Atatürk, ölümünden 8 ay önce, “Beni, Türk hekimlerine emanet edin” diyerek, Cumhuriyetin verdiği nitelikli tıp eğitimine güvenini ortaya koydu. Türk toplumunda bu güven, bir asırdır hiç sarsılmadı. AKP iktidarına kadar ülkede 77 üniversitede vardı. “Her ilde bir üniversite” sloganıyla yola çıkan iktidar, ‘tabela üniversite’ tartışmasına kulaklarını tıkayıp, sayıyı 207’ye çıkardı. Tabela üniversitelere şimdi de, tabela tıp fakülteleri eklendi. İktidar olduklarında 25 olan tıp fakültesi sayısı, yüzde 488 artışla 122’ye çıktı.

AMERİKA’YI SOLLADIK

Öğrenci kontenjanları da, katlanarak arttırıldı. 2019’da, 15 bin 398 öğrenci alınan tıp fakültelerine 2020’de 17 bin 118 aday daha alındı. Tıp öğrencisi sayısı 100 binleri geçti. Türkiye’de, 165 bin 363 doktor var. Eğitimdeki nitelik tartışmalarının dışında, bu hızla tıp diploması dağıtılması çok yakında doktorları da işsiz bırakacak. Dünyada En İyi Tıp Eğitimi 2020 sıralamasında ilk 10 üniversite içinde Harvard Tıp dahil, 6 tıp fakültesiyle yer alan Amerika’da son 20 yılda yüzde 10 artış olmuş ve halen 147 tıp fakültesi var. Türkiye, tıp fakültelerinde yüzde 488 artışla, Amerika’yı da solladı.

AKREDİTASYON YOK

Sayı artsa da, nitelik artmadığı için dünyada çok saygın bir yeri olan Türk doktorların mesleki yetkinliğine güveni de, 5-10 yılı bulmadan çok ciddi zedeleyecek. Dünya Tıp Eğitimi Federasyonu, Türkiye’deki tıp eğitiminin niteliğiyle ilgili muhatap aldığı Ulusal Tıp Eğitimi Akreditasyon Kurulu ve Tıp Eğitimi Programları Değerlendirme Akreditasyon Derneği verilerine göre; Türkiye’deki 3 tıp fakültesinden sadece 1’i verdiği tıp eğitimine, yeterlilik akreditasyonunu alabildi. “Ben açtım, oldu” mantığı bilimin karşısında, “Açsan da, olmadı” diyerek, çöktü.
============================================================
- [Görev tanımı] Tıp fakülteleriyle ilgili metinde "Öğrenci kontenjanları da, katlanarak" ile başlayıp "Amerika’yı da solladı." ile biten bölümü lütfen hiçbir değişiklik yapmadan kopyala.

- [Kaynak malzeme]
============================================================
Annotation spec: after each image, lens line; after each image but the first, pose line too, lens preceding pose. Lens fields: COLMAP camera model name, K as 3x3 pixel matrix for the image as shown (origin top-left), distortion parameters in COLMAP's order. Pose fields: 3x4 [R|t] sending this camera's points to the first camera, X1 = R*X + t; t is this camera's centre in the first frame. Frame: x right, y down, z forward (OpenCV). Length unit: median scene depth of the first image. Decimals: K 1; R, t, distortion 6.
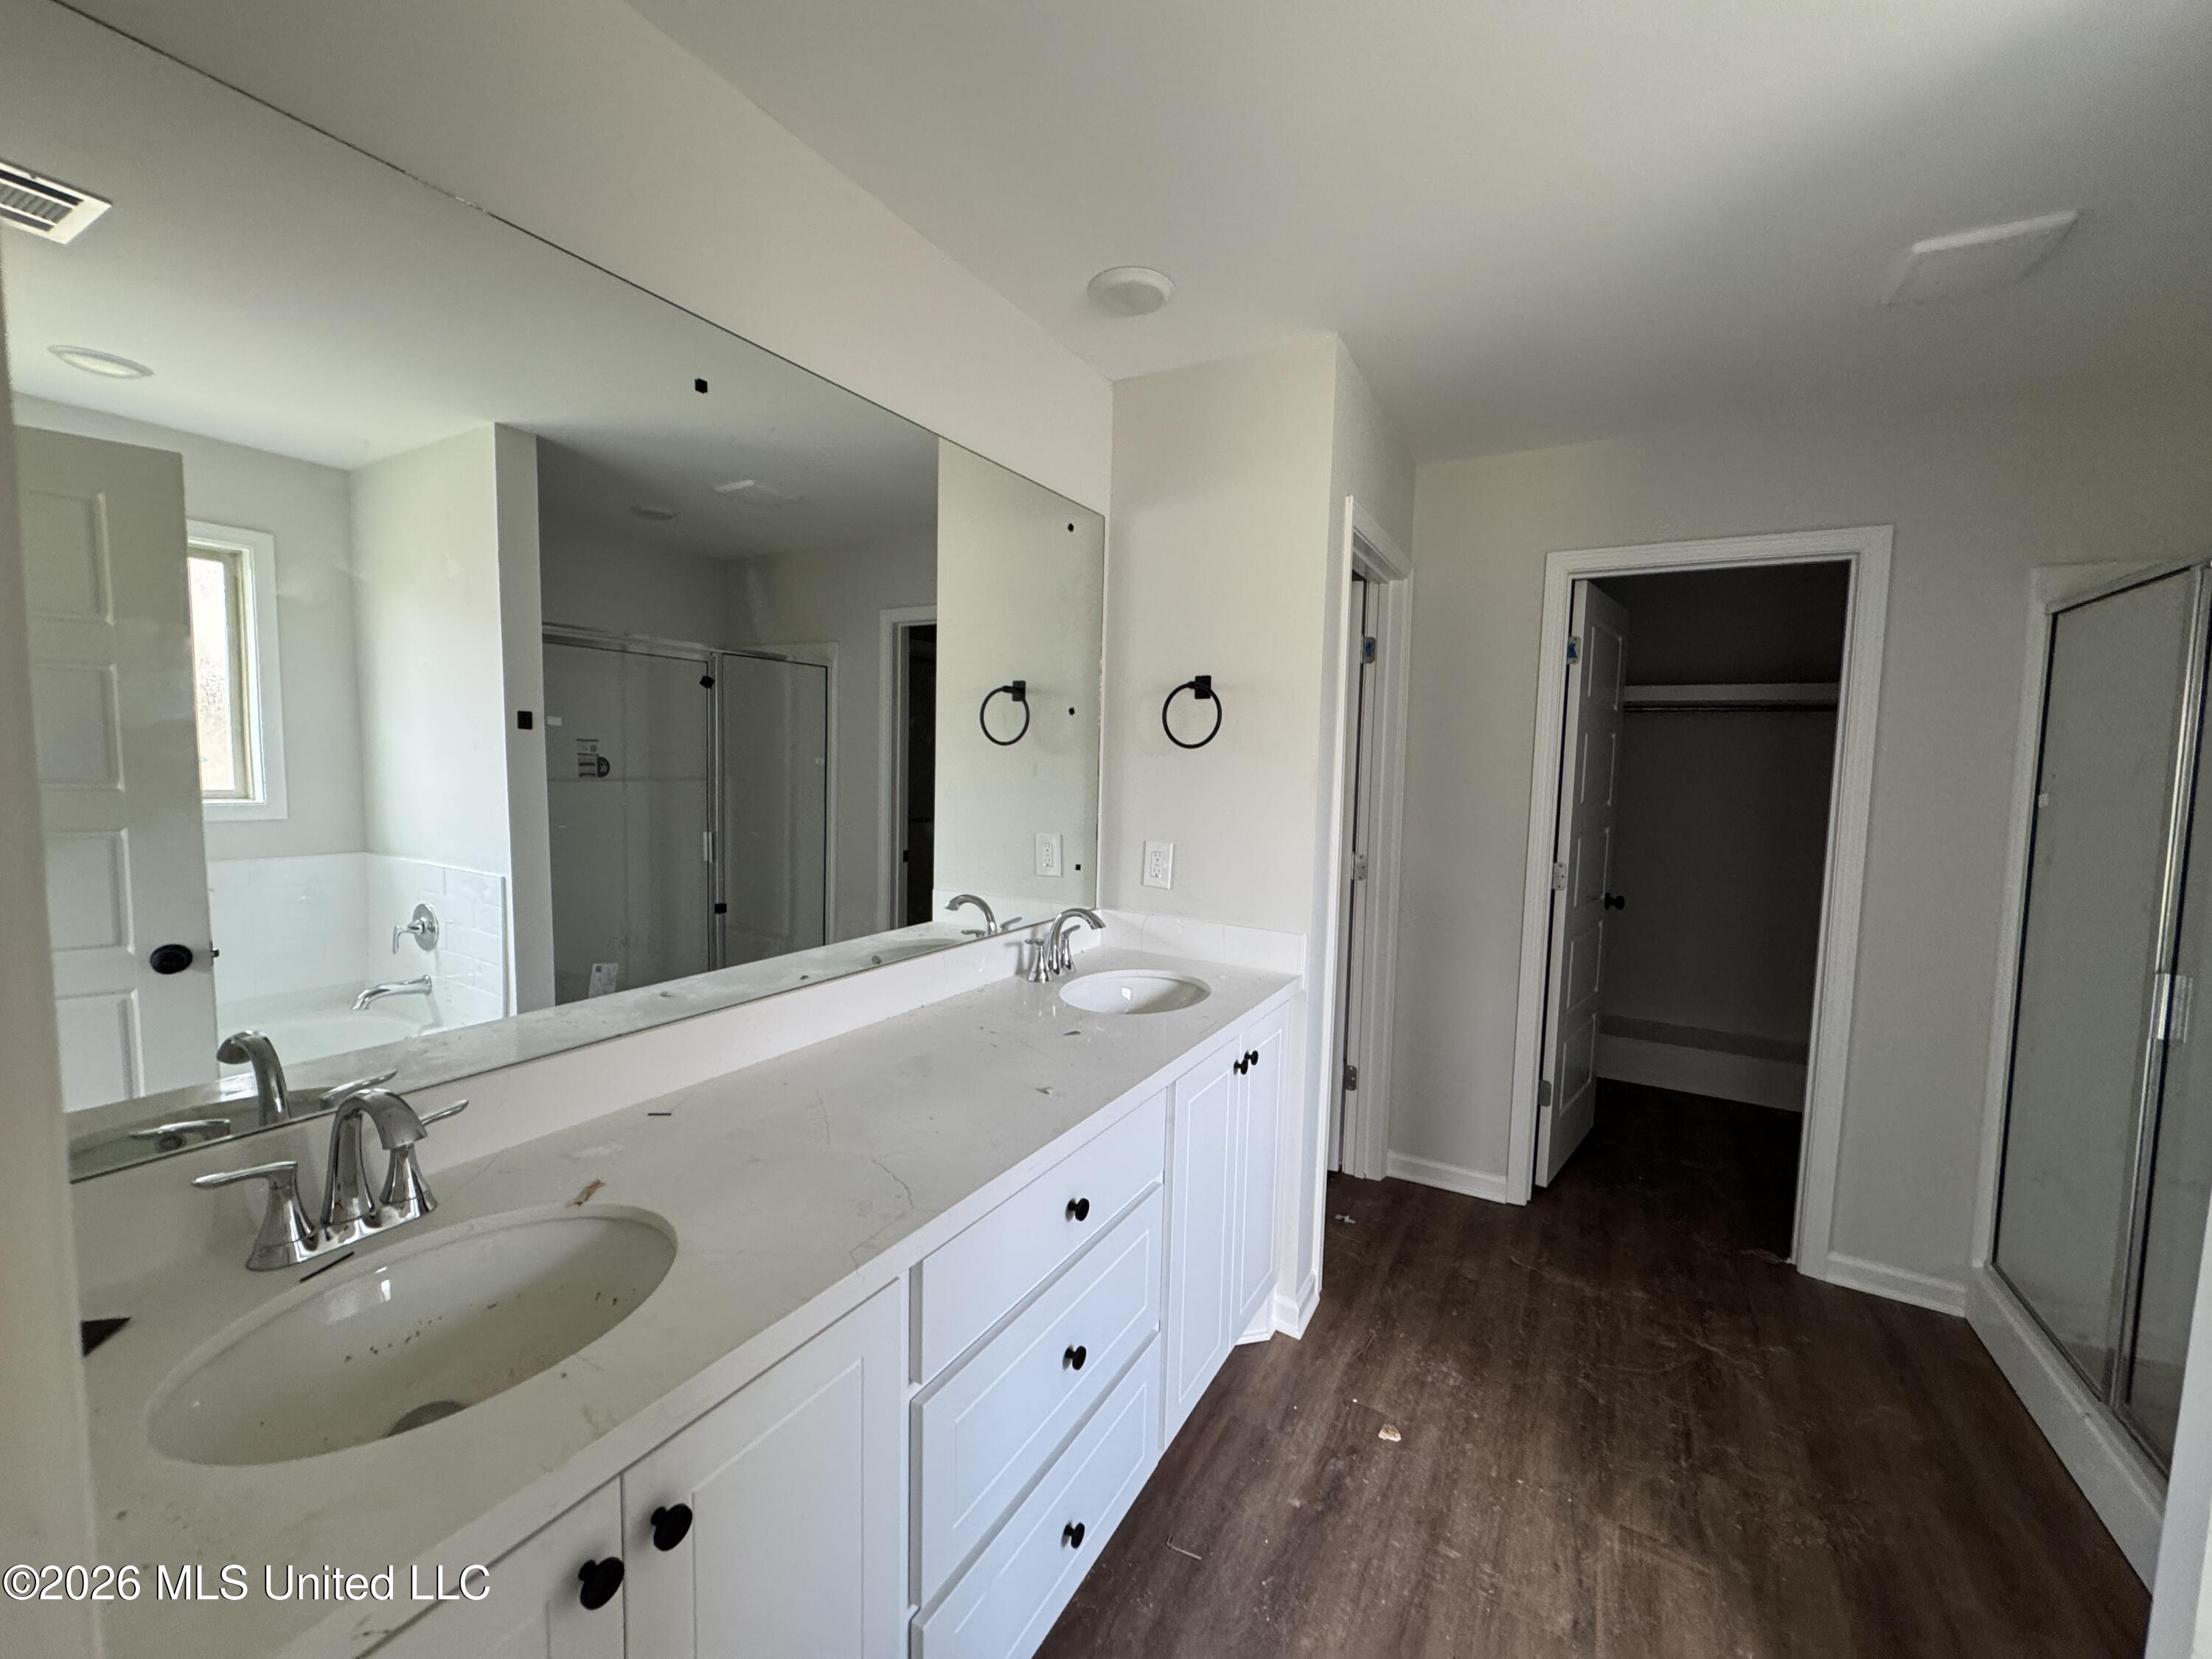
lens RADIAL K [[880.6, 0, 1104.4], [0, 880.6, 825.1], [0, 0, 1]] dist [-0.003167, 0.001064]
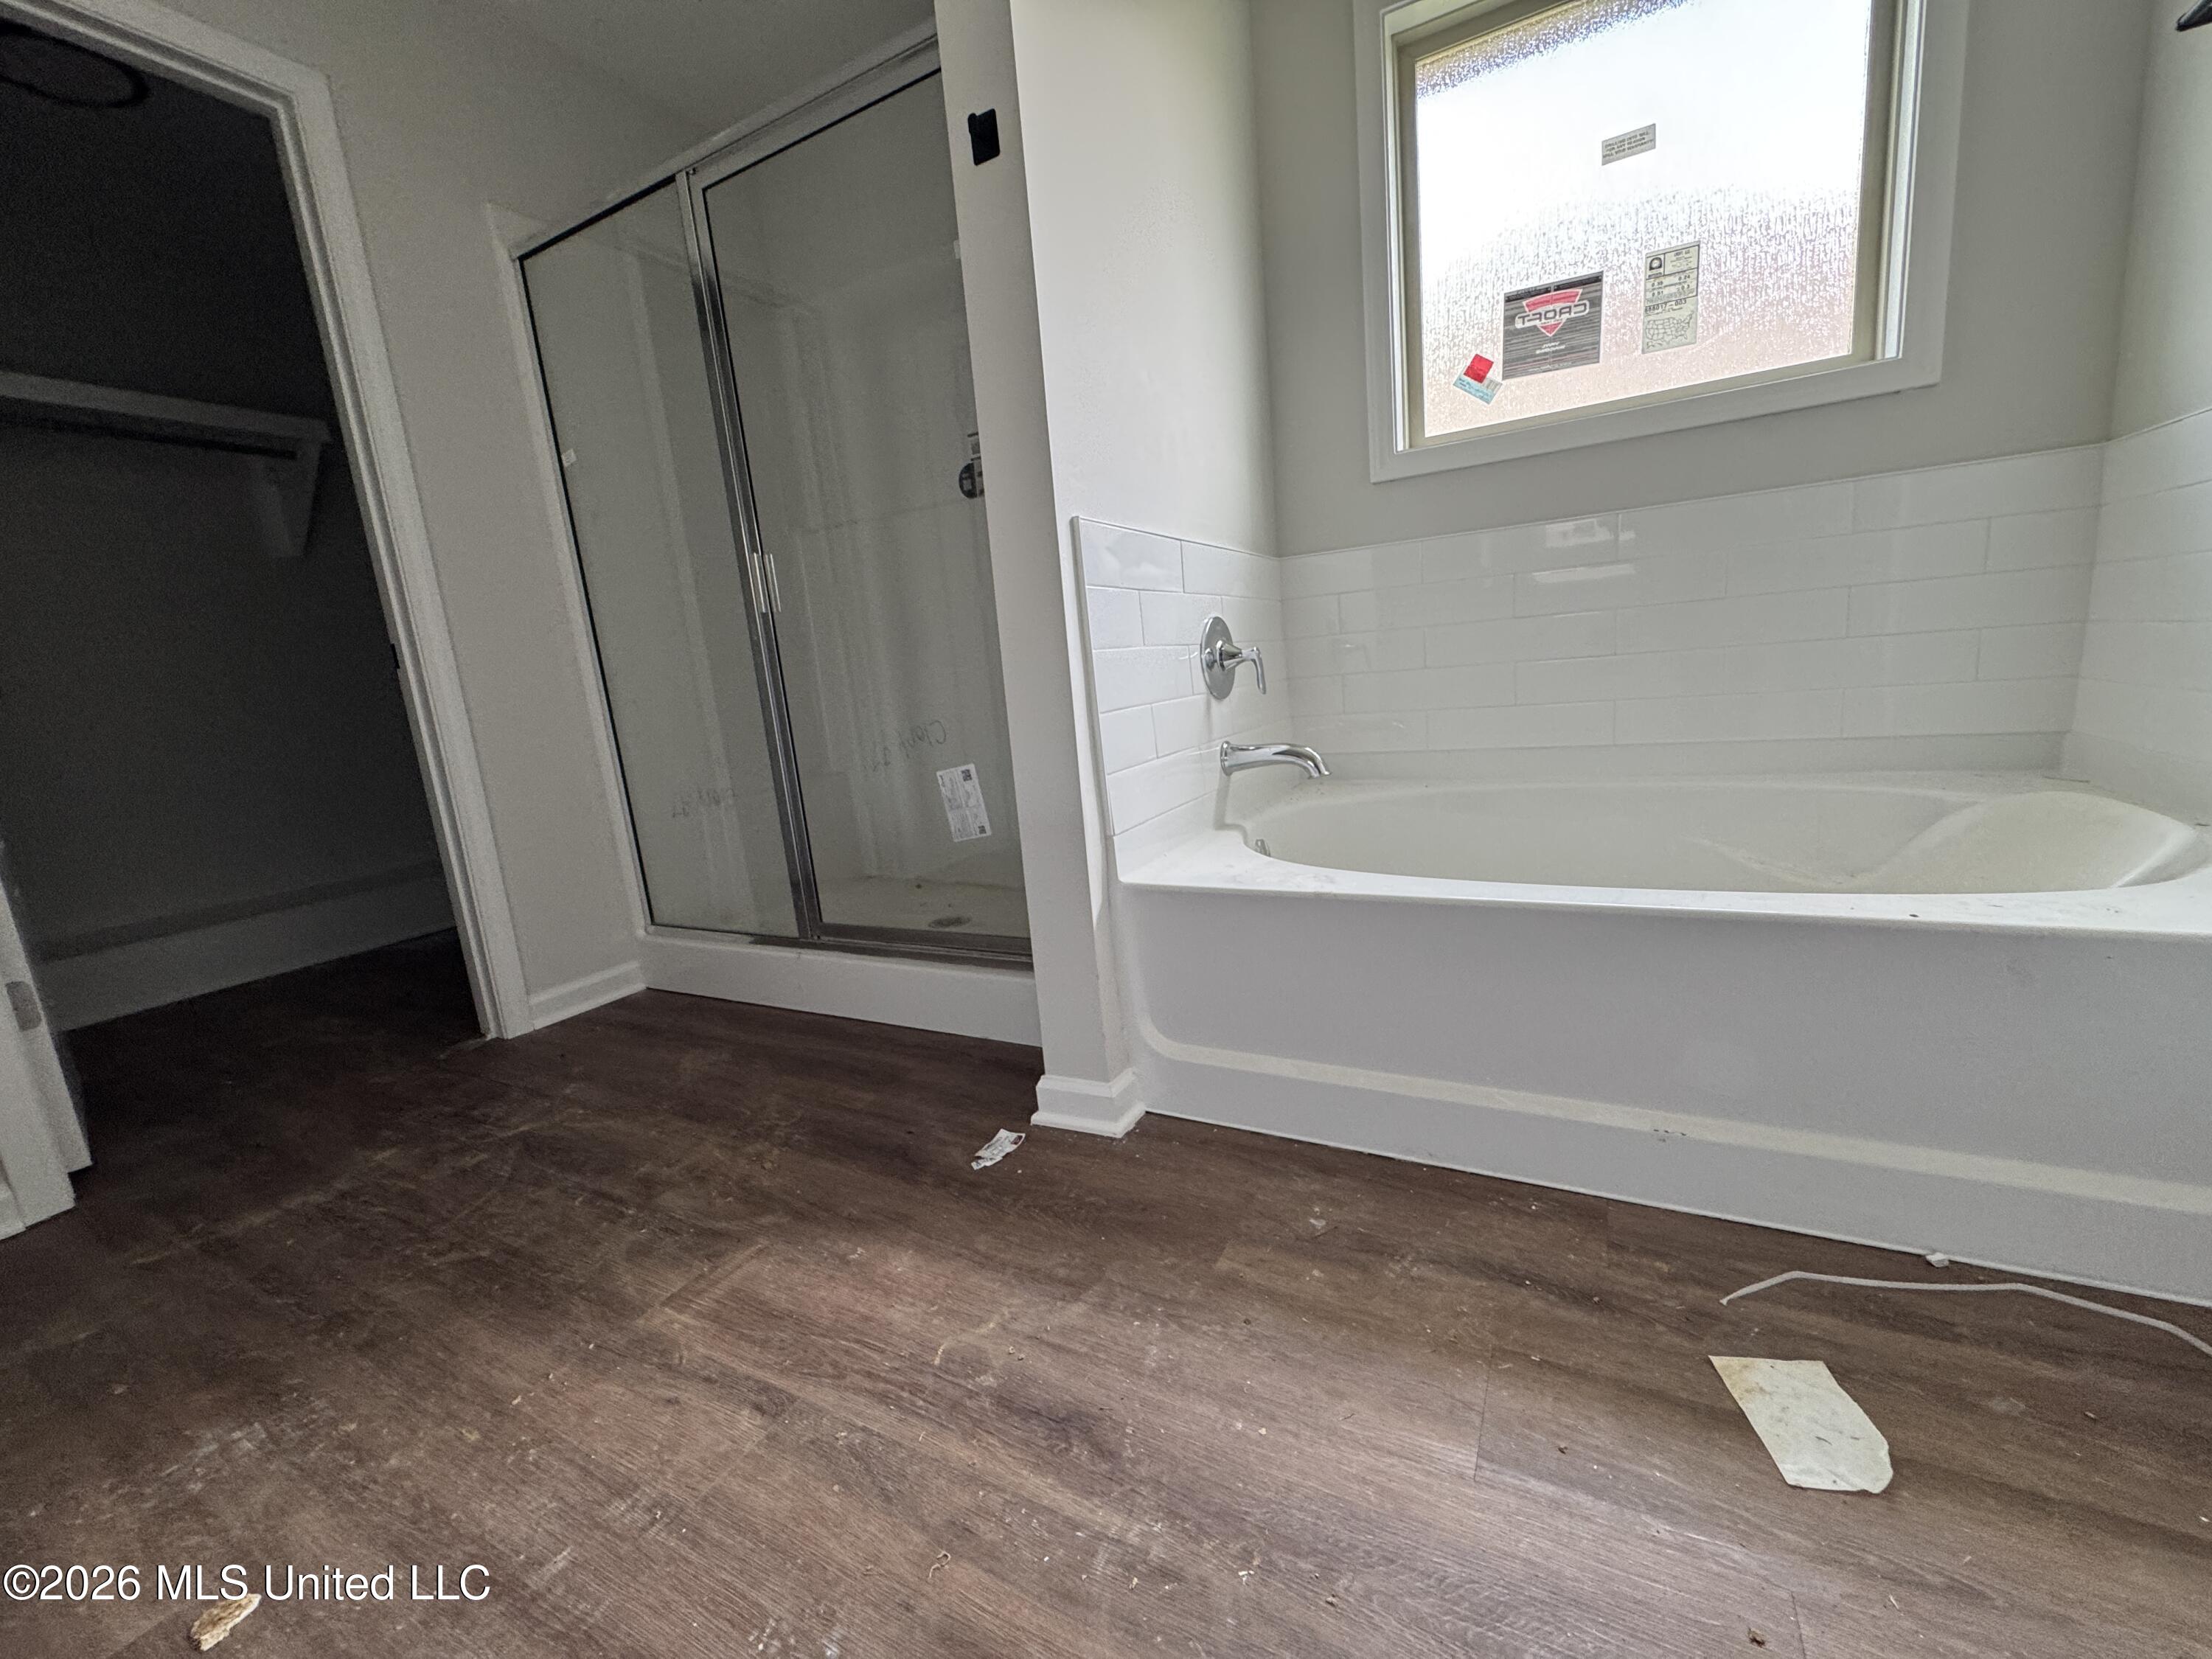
lens RADIAL K [[880.6, 0, 1105.3], [0, 880.6, 827.1], [0, 0, 1]] dist [-0.003167, 0.001064]
pose [[-0.030050, -0.198541, 0.979632, -0.020851], [0.166972, 0.965306, 0.200759, 0.339443], [-0.985504, 0.169604, 0.004143, 0.562297]]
============================================================
- [Sorunun çözümü]
Öğrenci kontenjanları da, katlanarak arttırıldı. 2019’da, 15 bin 398 öğrenci alınan tıp fakültelerine 2020’de 17 bin 118 aday daha alındı. Tıp öğrencisi sayısı 100 binleri geçti. Türkiye’de, 165 bin 363 doktor var. Eğitimdeki nitelik tartışmalarının dışında, bu hızla tıp diploması dağıtılması çok yakında doktorları da işsiz bırakacak. Dünyada En İyi Tıp Eğitimi 2020 sıralamasında ilk 10 üniversite içinde Harvard Tıp dahil, 6 tıp fakültesiyle yer alan Amerika’da son 20 yılda yüzde 10 artış olmuş ve halen 147 tıp fakültesi var. Türkiye, tıp fakültelerinde yüzde 488 artışla, Amerika’yı da solladı.